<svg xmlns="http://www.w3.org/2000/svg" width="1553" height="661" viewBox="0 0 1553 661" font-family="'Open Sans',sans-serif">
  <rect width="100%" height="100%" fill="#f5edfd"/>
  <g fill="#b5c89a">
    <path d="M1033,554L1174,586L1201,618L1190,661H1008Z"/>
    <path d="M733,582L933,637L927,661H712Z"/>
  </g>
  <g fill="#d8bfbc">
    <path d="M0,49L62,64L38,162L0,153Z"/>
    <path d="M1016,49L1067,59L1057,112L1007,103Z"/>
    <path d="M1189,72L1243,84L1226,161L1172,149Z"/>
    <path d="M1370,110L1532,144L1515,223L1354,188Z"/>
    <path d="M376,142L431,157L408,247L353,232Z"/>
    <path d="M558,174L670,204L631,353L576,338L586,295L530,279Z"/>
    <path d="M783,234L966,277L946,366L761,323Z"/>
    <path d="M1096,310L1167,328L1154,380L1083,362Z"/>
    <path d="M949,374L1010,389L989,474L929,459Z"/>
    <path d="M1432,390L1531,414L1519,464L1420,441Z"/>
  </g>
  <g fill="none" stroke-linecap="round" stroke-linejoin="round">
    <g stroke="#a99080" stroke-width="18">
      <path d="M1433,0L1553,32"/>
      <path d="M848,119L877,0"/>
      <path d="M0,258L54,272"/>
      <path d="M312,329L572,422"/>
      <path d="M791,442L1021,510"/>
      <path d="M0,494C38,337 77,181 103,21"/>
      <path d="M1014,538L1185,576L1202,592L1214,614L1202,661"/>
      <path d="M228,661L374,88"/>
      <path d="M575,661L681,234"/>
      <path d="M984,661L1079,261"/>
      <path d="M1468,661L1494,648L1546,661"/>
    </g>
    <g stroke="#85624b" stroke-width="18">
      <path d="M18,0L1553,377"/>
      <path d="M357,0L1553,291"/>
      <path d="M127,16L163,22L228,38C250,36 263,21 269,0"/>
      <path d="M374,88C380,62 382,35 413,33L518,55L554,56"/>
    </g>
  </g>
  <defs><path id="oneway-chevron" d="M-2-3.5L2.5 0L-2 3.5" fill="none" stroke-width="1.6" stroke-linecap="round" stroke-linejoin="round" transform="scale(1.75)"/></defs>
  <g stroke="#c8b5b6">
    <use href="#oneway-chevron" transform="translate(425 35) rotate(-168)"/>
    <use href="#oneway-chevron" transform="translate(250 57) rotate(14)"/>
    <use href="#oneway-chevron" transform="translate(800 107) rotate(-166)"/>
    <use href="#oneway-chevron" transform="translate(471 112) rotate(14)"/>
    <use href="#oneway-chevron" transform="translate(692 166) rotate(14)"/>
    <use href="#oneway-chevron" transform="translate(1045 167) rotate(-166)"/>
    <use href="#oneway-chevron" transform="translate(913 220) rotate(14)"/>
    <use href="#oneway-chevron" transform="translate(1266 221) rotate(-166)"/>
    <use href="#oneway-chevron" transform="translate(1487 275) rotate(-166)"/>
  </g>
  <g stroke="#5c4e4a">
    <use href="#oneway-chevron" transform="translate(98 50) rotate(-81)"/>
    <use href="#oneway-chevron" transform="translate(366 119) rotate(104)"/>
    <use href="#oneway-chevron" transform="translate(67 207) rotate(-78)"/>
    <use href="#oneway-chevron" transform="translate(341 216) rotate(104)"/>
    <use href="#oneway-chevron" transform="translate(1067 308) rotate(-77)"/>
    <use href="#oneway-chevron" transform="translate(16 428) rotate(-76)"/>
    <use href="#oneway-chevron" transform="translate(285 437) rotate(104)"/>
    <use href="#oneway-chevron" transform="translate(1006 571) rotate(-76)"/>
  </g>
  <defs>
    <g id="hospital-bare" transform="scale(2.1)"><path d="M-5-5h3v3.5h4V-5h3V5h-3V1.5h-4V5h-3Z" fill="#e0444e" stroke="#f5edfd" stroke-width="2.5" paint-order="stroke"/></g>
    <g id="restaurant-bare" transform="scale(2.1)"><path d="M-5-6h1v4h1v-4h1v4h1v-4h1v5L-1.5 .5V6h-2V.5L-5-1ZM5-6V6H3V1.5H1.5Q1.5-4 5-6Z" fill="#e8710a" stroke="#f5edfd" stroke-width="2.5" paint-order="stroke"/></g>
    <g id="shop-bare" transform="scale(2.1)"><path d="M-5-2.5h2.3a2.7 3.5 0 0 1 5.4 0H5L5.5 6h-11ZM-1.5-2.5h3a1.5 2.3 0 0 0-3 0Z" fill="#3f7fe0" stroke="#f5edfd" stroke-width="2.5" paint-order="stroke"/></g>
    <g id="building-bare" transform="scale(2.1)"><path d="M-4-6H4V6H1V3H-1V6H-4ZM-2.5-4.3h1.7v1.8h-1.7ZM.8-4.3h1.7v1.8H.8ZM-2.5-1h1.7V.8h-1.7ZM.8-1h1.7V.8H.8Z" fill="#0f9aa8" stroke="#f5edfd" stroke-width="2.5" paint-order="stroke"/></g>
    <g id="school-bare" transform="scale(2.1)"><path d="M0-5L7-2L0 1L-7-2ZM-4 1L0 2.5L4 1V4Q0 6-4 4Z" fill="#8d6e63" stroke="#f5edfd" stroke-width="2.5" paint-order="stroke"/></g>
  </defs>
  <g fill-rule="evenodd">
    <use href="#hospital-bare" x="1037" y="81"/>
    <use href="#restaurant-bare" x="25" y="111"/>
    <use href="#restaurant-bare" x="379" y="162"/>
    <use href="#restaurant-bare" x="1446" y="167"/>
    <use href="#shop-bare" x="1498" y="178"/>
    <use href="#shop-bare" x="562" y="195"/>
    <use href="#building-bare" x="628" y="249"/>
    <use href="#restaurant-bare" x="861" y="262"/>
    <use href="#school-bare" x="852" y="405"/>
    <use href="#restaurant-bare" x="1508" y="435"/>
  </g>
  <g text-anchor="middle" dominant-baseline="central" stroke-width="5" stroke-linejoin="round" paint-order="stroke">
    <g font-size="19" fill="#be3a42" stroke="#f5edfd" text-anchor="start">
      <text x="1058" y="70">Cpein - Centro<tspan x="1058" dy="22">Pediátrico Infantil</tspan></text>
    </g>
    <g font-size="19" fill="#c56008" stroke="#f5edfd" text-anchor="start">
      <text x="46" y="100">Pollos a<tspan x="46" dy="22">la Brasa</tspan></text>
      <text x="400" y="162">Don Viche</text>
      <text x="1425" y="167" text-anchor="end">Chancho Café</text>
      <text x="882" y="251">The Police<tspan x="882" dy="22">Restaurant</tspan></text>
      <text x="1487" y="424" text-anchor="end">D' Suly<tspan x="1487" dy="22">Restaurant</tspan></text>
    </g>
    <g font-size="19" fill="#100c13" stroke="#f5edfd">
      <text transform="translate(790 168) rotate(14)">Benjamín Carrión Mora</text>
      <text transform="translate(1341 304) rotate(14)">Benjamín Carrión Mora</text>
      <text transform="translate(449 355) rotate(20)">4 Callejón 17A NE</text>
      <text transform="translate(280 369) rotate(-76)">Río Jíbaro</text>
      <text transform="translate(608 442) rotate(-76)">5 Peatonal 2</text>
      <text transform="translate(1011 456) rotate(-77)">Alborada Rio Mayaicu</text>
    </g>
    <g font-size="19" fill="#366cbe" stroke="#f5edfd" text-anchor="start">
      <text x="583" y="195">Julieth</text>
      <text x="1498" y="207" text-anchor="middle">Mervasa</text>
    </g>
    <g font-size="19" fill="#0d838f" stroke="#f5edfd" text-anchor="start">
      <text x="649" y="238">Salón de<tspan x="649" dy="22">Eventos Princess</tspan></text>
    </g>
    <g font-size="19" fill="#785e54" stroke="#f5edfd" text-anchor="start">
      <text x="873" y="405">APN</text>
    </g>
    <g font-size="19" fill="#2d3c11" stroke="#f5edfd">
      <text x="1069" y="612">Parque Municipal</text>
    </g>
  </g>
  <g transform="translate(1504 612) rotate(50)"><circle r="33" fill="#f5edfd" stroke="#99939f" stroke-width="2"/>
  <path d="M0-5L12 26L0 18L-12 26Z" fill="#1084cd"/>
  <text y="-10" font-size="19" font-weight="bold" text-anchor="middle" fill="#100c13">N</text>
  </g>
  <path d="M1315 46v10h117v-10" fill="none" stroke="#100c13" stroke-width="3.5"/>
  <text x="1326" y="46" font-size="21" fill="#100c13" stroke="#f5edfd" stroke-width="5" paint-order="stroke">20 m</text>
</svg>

=-=-=-=-=

» Task: The required answer is each line of the data in which the word "linejoin" appears.

» Output below:
  <g fill="none" stroke-linecap="round" stroke-linejoin="round">
  <defs><path id="oneway-chevron" d="M-2-3.5L2.5 0L-2 3.5" fill="none" stroke-width="1.6" stroke-linecap="round" stroke-linejoin="round" transform="scale(1.75)"/></defs>
  <g text-anchor="middle" dominant-baseline="central" stroke-width="5" stroke-linejoin="round" paint-order="stroke">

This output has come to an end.